### WORK INSTRUCTION
With pictures excluded, give again exactly the lines running from the one holding "(189, 368) = (192, 483): none -> kettle" through the end of the listing below.

(RECORDS PROVIDED begins)

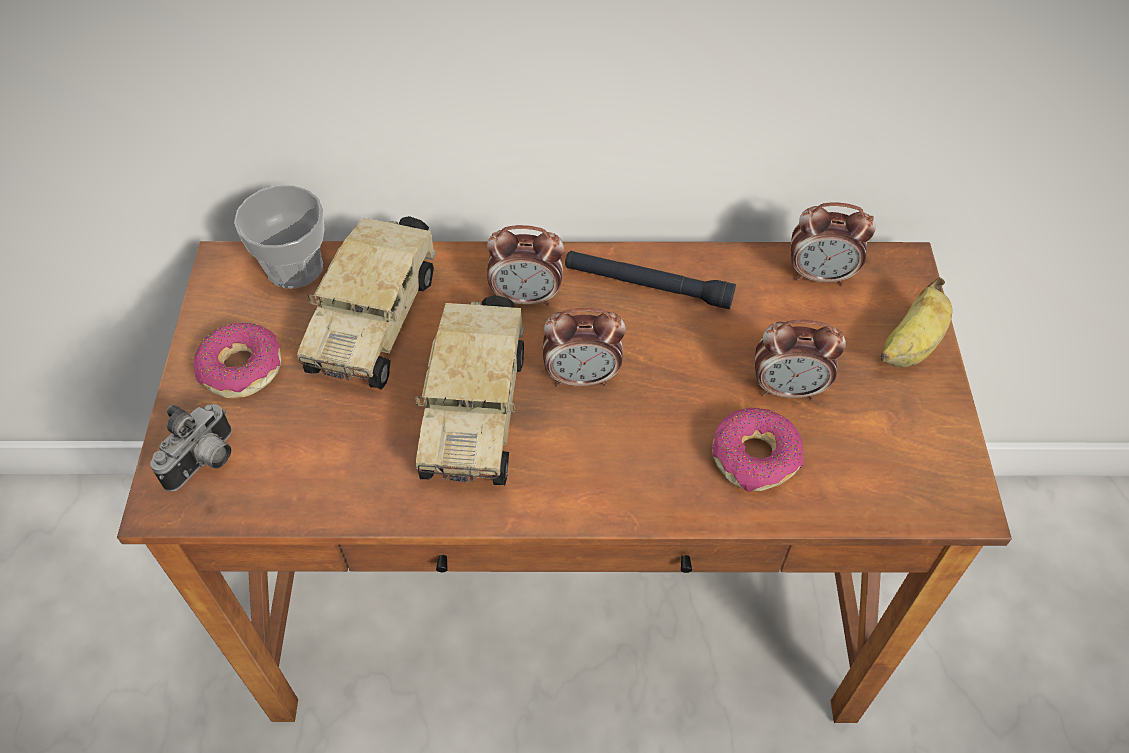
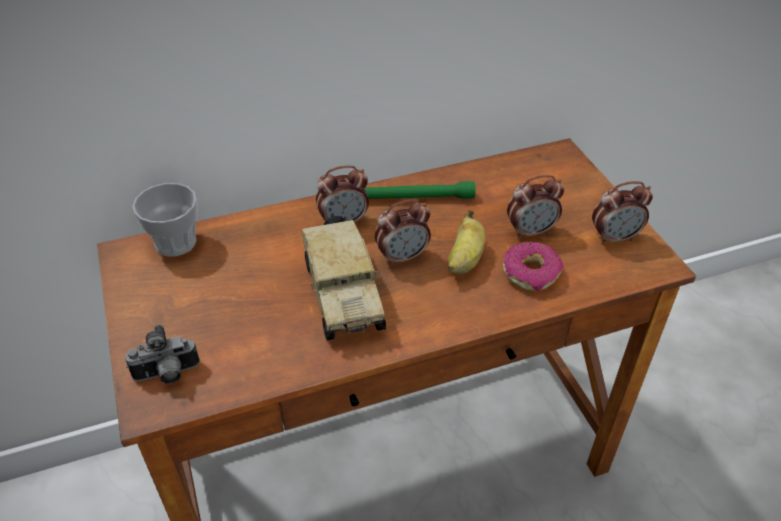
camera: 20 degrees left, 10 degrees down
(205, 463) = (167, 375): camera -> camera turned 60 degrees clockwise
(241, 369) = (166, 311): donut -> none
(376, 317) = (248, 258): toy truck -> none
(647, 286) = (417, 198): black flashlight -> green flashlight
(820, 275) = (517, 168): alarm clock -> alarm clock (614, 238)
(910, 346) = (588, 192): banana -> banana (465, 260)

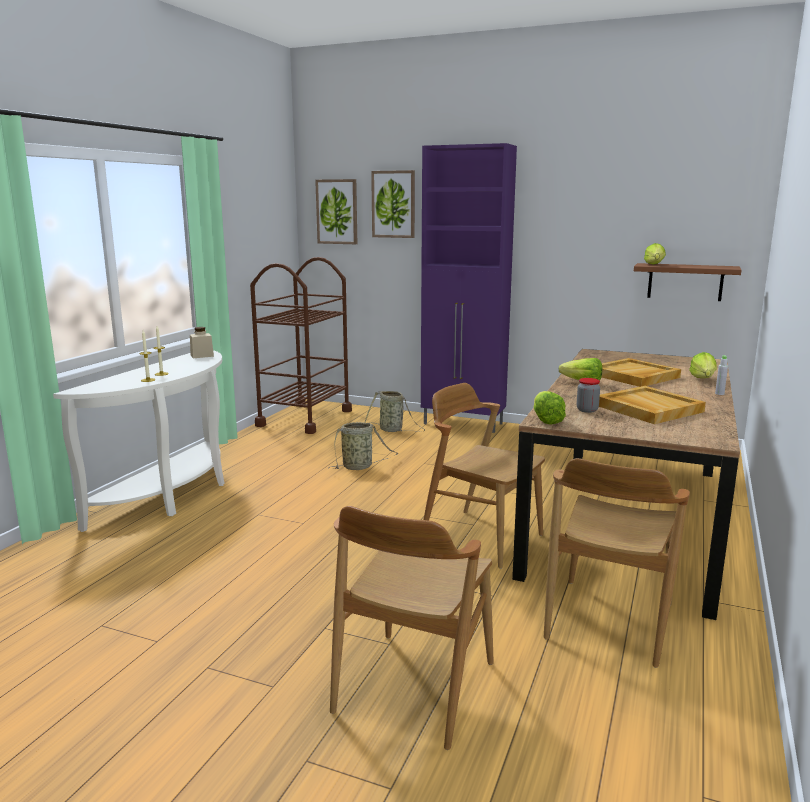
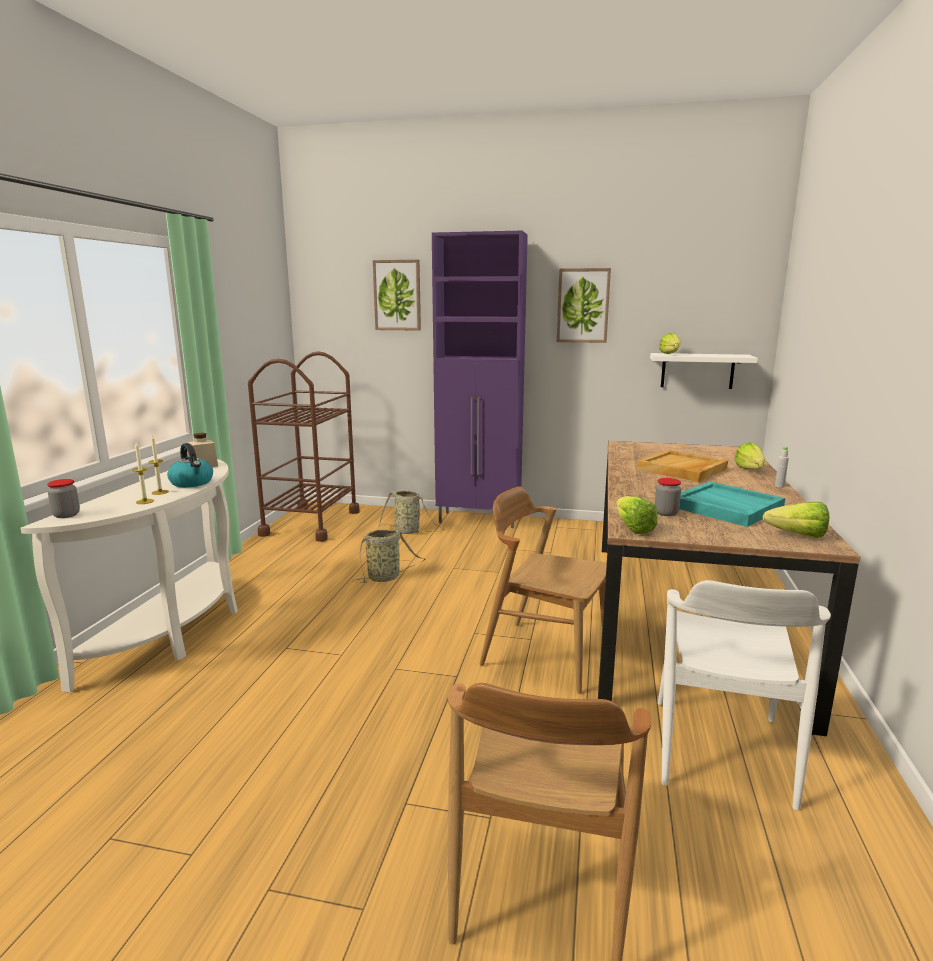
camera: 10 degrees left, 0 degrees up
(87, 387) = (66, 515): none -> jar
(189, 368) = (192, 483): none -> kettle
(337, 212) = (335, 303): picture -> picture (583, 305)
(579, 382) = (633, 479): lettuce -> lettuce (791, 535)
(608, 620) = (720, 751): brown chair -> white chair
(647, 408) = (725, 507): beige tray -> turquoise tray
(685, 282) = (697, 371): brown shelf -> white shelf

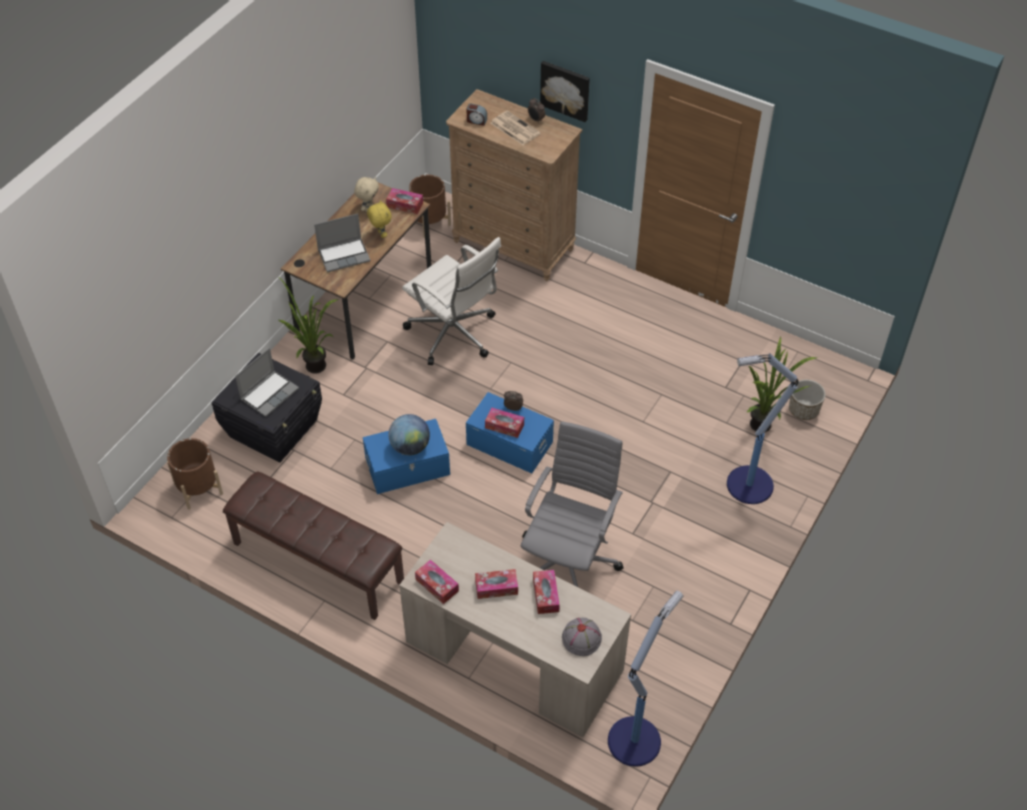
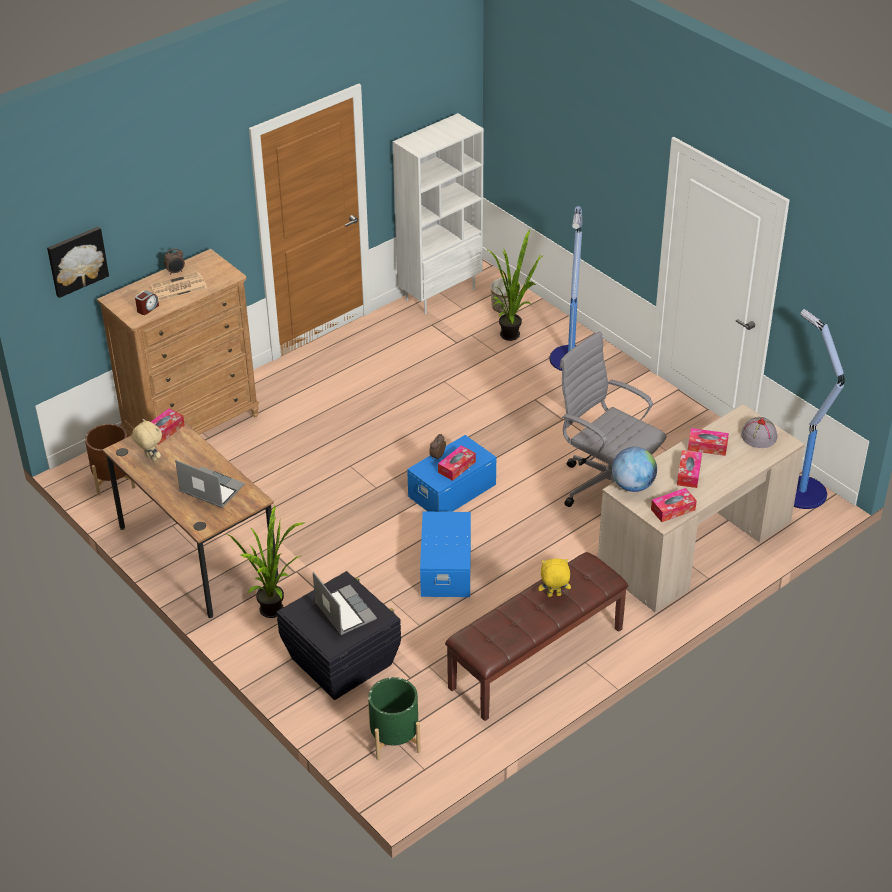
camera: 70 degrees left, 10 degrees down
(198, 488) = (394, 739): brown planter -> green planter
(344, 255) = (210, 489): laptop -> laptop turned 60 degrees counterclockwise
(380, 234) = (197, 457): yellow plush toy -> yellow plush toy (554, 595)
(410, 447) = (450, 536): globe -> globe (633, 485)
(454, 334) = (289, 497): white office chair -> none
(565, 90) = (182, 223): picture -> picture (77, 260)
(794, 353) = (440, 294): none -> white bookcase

(RECORDS PROVIDED ends)

### TASK SOLUTION
(189, 368) = (192, 483): none -> kettle
(337, 212) = (335, 303): picture -> picture (583, 305)
(579, 382) = (633, 479): lettuce -> lettuce (791, 535)
(608, 620) = (720, 751): brown chair -> white chair
(647, 408) = (725, 507): beige tray -> turquoise tray
(685, 282) = (697, 371): brown shelf -> white shelf

camera: 70 degrees left, 10 degrees down
(198, 488) = (394, 739): brown planter -> green planter
(344, 255) = (210, 489): laptop -> laptop turned 60 degrees counterclockwise
(380, 234) = (197, 457): yellow plush toy -> yellow plush toy (554, 595)
(410, 447) = (450, 536): globe -> globe (633, 485)
(454, 334) = (289, 497): white office chair -> none
(565, 90) = (182, 223): picture -> picture (77, 260)
(794, 353) = (440, 294): none -> white bookcase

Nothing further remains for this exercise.